Taking The Upper Hand

As practitioners of insurance, we are the guardians of our clients' assets, both personal and professional. We manage, mitigate, isolate, insure and have contingency plans if bad things happen.

We work with lawyers to create barriers to limit liability through corporations, LLPs, LLCs and trusts. For remaining liability exposures, we have general liability, auto liability, professional liability and a host of other coverage types, all in the name of protecting assets. For property exposures, we negotiate all-risk coverage for our clients.

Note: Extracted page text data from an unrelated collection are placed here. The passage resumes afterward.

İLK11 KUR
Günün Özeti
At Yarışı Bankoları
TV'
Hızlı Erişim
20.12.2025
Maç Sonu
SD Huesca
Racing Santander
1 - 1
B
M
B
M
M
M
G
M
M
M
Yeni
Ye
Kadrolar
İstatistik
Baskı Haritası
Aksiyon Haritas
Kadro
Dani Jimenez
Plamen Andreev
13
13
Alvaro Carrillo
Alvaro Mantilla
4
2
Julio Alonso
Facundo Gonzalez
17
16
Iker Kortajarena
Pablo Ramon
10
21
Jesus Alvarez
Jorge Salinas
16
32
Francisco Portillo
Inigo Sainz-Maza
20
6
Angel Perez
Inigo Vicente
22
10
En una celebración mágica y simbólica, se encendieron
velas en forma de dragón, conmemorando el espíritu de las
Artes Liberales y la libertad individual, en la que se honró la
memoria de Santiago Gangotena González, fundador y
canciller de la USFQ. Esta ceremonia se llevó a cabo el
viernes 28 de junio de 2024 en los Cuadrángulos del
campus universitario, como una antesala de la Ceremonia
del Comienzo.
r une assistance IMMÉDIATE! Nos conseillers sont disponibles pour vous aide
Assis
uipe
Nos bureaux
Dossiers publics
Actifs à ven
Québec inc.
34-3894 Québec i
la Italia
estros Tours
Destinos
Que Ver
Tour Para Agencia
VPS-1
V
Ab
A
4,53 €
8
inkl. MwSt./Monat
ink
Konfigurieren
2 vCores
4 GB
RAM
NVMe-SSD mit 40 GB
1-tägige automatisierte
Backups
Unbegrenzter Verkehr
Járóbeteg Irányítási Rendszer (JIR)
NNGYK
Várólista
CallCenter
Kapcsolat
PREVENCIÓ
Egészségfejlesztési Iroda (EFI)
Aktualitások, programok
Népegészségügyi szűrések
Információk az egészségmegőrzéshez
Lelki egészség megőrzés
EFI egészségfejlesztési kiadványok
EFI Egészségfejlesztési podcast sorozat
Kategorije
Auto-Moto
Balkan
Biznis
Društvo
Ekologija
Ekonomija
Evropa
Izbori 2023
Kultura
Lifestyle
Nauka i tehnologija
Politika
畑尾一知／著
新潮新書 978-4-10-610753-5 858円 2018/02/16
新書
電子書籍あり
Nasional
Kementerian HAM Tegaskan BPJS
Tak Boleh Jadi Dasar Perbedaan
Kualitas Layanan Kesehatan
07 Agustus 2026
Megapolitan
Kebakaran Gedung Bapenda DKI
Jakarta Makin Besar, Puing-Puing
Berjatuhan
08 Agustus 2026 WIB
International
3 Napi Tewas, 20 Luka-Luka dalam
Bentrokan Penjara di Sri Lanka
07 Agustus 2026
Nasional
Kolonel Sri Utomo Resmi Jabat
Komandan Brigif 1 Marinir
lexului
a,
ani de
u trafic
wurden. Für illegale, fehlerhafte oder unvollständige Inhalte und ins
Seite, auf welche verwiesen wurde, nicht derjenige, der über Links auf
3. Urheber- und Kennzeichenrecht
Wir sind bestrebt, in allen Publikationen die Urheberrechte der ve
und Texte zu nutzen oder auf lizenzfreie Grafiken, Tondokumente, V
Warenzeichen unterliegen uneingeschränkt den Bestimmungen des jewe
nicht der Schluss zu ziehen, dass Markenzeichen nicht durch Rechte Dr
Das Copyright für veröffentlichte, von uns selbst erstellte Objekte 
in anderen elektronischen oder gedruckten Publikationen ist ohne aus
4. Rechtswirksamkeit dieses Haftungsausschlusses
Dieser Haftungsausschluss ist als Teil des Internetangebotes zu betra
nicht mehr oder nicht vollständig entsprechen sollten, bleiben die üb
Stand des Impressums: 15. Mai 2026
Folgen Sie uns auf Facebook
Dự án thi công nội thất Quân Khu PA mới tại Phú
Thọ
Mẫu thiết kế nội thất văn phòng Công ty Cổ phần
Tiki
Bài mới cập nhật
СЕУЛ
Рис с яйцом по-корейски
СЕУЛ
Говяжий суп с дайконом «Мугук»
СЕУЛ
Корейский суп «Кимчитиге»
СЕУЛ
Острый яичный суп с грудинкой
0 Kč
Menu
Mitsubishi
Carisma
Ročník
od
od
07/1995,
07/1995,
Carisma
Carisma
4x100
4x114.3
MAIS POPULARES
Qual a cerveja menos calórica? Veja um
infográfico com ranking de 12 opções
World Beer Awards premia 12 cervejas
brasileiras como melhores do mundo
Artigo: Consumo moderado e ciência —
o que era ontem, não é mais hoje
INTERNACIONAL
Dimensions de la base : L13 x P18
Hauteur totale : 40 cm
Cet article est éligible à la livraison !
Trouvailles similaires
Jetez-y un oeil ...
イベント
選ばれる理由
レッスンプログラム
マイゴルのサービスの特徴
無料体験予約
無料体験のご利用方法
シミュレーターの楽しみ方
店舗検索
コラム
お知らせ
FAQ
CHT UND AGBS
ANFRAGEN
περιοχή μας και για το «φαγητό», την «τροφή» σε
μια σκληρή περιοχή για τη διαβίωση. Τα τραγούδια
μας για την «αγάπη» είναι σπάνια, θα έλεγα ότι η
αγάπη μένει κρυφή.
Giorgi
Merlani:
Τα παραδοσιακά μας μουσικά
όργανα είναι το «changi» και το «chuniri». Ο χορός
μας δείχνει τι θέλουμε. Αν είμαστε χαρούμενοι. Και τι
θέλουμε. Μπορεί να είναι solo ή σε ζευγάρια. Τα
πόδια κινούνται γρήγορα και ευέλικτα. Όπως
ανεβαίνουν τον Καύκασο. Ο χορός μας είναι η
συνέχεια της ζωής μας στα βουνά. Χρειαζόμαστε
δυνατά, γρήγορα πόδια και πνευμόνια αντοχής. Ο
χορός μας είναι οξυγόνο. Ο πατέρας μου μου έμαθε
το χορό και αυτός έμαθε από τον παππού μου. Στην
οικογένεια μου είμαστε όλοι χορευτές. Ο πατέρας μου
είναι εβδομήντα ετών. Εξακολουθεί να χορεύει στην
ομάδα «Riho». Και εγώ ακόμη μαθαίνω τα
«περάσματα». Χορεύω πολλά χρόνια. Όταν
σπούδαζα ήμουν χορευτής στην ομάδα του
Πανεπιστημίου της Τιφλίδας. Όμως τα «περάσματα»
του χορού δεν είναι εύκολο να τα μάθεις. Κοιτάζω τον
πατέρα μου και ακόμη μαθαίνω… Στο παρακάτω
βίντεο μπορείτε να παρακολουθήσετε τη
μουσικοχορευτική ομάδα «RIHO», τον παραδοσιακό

Despite our great efforts, bankers destroy much of our good work through one stroke of the pen through these personal-guarantee requirements, which have the effect of taking down the walls we have so diligently erected, allowing for the unthinkable. A personal guarantee is essentially a signed blank check without an expiration date, giving the banker access to personal assets (often including a spouse's) if a business loan is in default.

As an attorney and longtime insurance underwriter and broker, I hate to admit defeat to other professions, especially bankers, but, in this case, they have had the upper hand—until now.

Personal-guarantee insurance (PGI) helps neutralize the impact of the required guarantee. It puts back the wall between the business and personal assets by covering a substantial portion of the liability of the personal guarantor in the event the loan guarantee is ever called.

With this policy, everyone can be satisfied: the bank receives the personal guarantee to complete the loan, while the client's personal assets are protected by the insurance policy.

As a benefit to bankers, one provision of the PGI policy is that the proceeds can be assigned to the lender, thereby improving the collateral position of the bank. Now, the bank has an even better position—it has the business as collateral and a signed personal guarantee which is backed by an insurance policy to which it is a beneficiary.

policy features

Some features of the new insurance are:

• PGI is typically issued within six months of a loan origination or material modification.

• It can be designed to pay up to 70 percent of a deficiency judgment in the event of a loan default.

• It can typically be underwritten based on the same information the bank uses when making the business loan.

• While it adds cost to the overall loan transaction, it provides a tremendous backstop in the event personal assets are ever called into play.

• Since the bank is likely in a better position if the proceeds are assigned to the lender, it may be able to offer a more attractive interest rate on the loan once the coverage is put into place to help offset the cost of the insurance.

As we undertake to manage risks for our clients, review of the personal guarantee should be included in exposure-review checklists, just like we review employment practices, environmental or cyber-liability exposures.